[[ The data open ]]
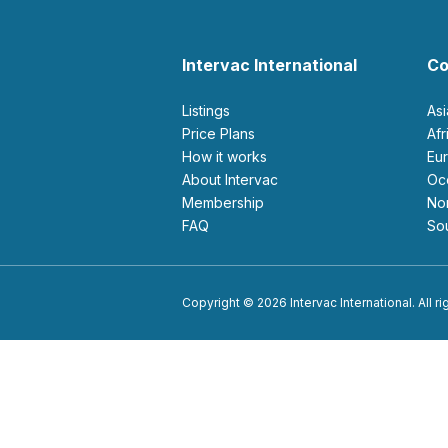
Intervac International
Co
Listings
As
Price Plans
Af
How it works
E
About Intervac
O
Membership
N
FAQ
S
Copyright © 2026 Intervac International. All r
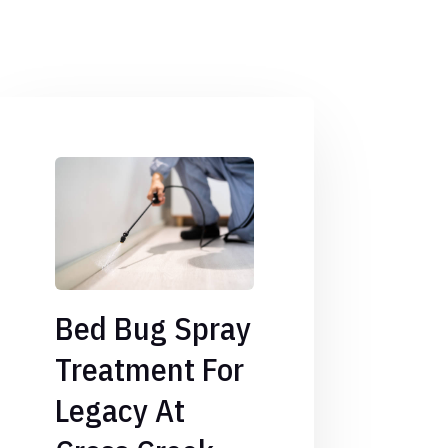
Bed Bug Spray
Treatment For
Legacy At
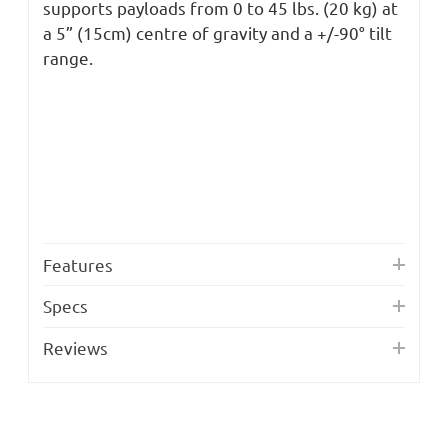
supports payloads from 0 to 45 lbs. (20 kg) at
a 5” (15cm) centre of gravity and a +/-90° tilt
range.
Features
Specs
Reviews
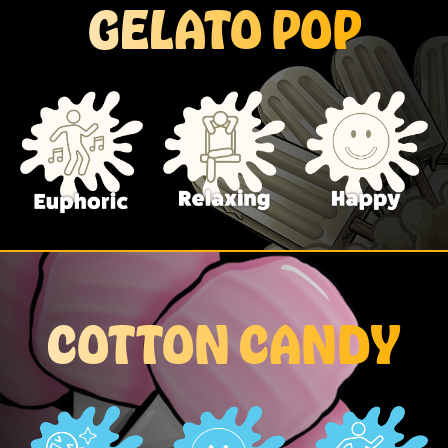
GELATO POP
COTTON CANDY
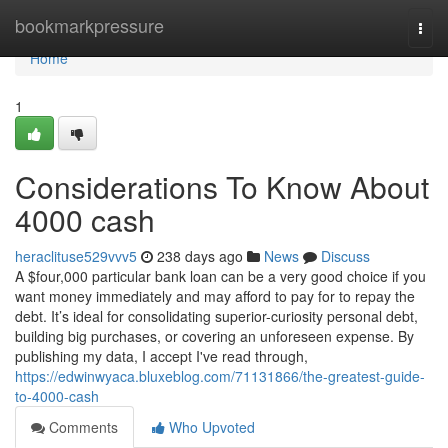
Home
bookmarkpressure
Togg
navi
Home
1
Considerations To Know About
4000 cash
heraclituse529vvv5
238 days ago
News
Discuss
A $four,000 particular bank loan can be a very good choice if you
want money immediately and may afford to pay for to repay the
debt. It’s ideal for consolidating superior-curiosity personal debt,
building big purchases, or covering an unforeseen expense. By
publishing my data, I accept I've read through,
https://edwinwyaca.bluxeblog.com/71131866/the-greatest-guide-
to-4000-cash
Comments
Who Upvoted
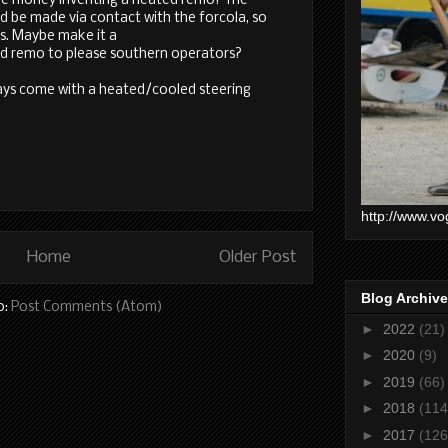
ke money inventing a heated remo? The
ld be made via contact with the forcola, so
es. Maybe make it a
d remo to please southern operators?
days come with a heated/cooled steering
http://www.vo
Home
Older Post
Blog Archive
o:
Post Comments (Atom)
►
2022
(21)
►
2020
(9)
►
2019
(66)
►
2018
(114
►
2017
(126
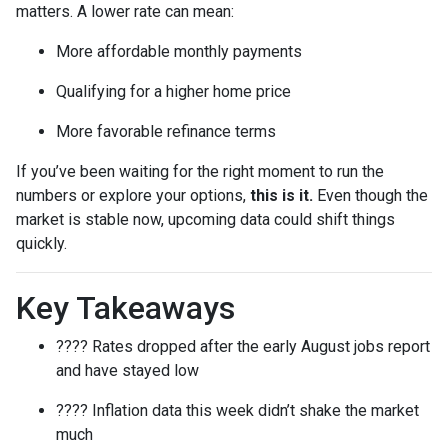
matters. A lower rate can mean:
More affordable monthly payments
Qualifying for a higher home price
More favorable refinance terms
If you’ve been waiting for the right moment to run the
numbers or explore your options,
this is it.
Even though the
market is stable now, upcoming data could shift things
quickly.
Key Takeaways
???? Rates dropped after the early August jobs report
and have stayed low
???? Inflation data this week didn’t shake the market
much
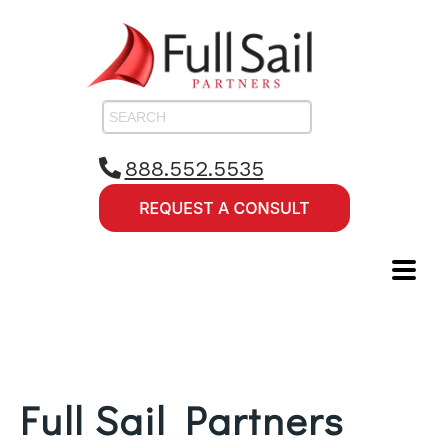
888.552.5535
Full Sail Partners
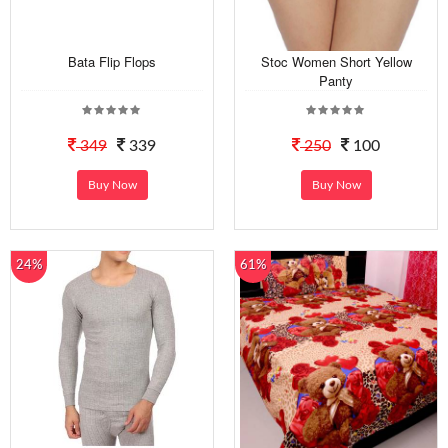
Bata Flip Flops
Stoc Women Short Yellow
Panty
349
339
250
100
Buy Now
Buy Now
24%
61%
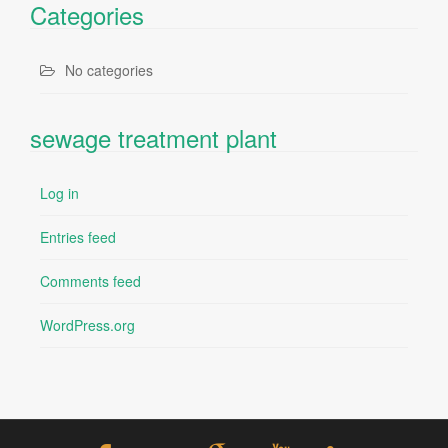
Categories
No categories
sewage treatment plant
Log in
Entries feed
Comments feed
WordPress.org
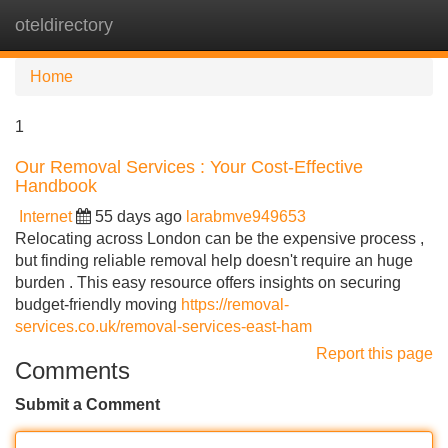
oteldirectory
Tog
navi
Home
1
Our Removal Services : Your Cost-Effective
Handbook
Internet
55 days ago
larabmve949653
Relocating across London can be the expensive process ,
but finding reliable removal help doesn't require an huge
burden . This easy resource offers insights on securing
budget-friendly moving
https://removal-
services.co.uk/removal-services-east-ham
Report this page
Comments
Submit a Comment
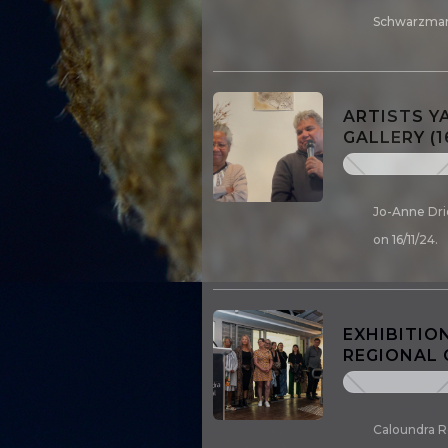
Schwarzman
ARTISTS Y
GALLERY (1
Jo-Anne Drie
on 16/11/24.
EXHIBITIO
REGIONAL 
Caloundra R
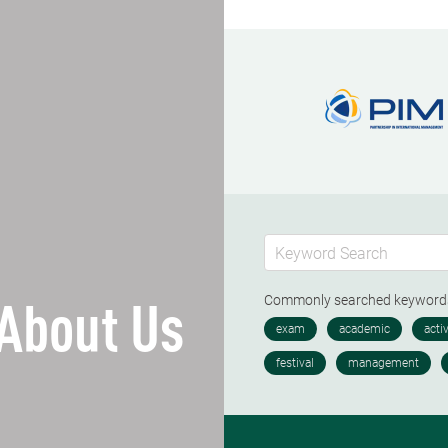
Commonly searched keywor
About Us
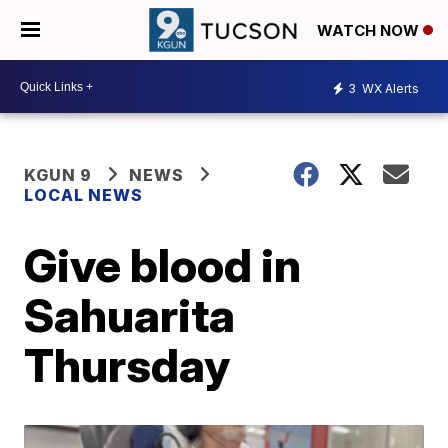
WATCH NOW
3
WX Alerts
KGUN 9
NEWS
LOCAL NEWS
Give blood in
Sahuarita
Thursday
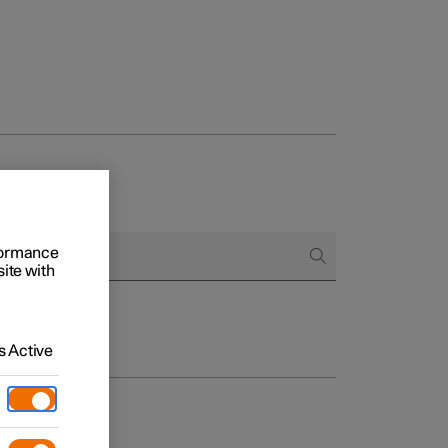
rformance
site with
 Active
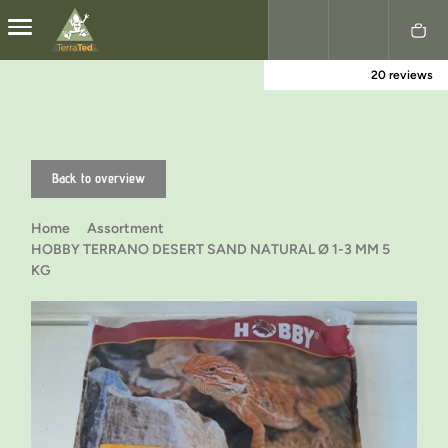
20 reviews
Nederlands
English
Back to overview
Home
Assortment
HOBBY TERRANO DESERT SAND NATURAL Ø 1-3 MM 5
KG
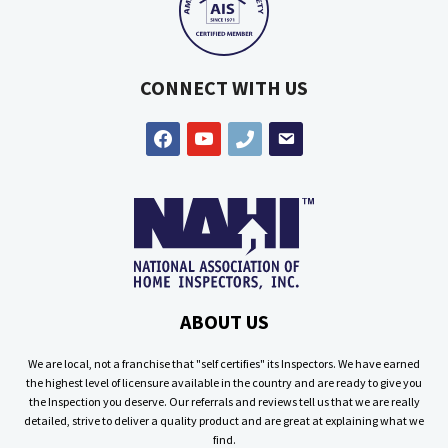
CONNECT WITH US
facebook
youtube
phone
email
ABOUT US
We are local, not a franchise that "self certifies" its Inspectors. We have earned
the highest level of licensure available in the country and are ready to give you
the Inspection you deserve. Our referrals and reviews tell us that we are really
detailed, strive to deliver a quality product and are great at explaining what we
find.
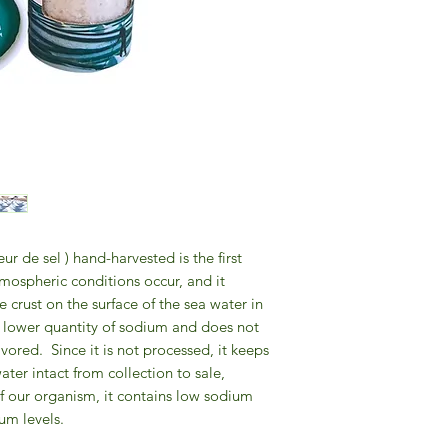
eur de sel ) hand-harvested is the first
tmospheric conditions occur, and it
e crust on the surface of the sea water in
 a lower quantity of sodium and does not
avored.
Since it is not processed, it keeps
ater intact from collection to sale,
f our organism, it contains low sodium
m levels.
[[ The data closed ]]
- Action item: Count how many lines in the rows above contain the string "Comments". Reply with the number alone.

- Result below: 4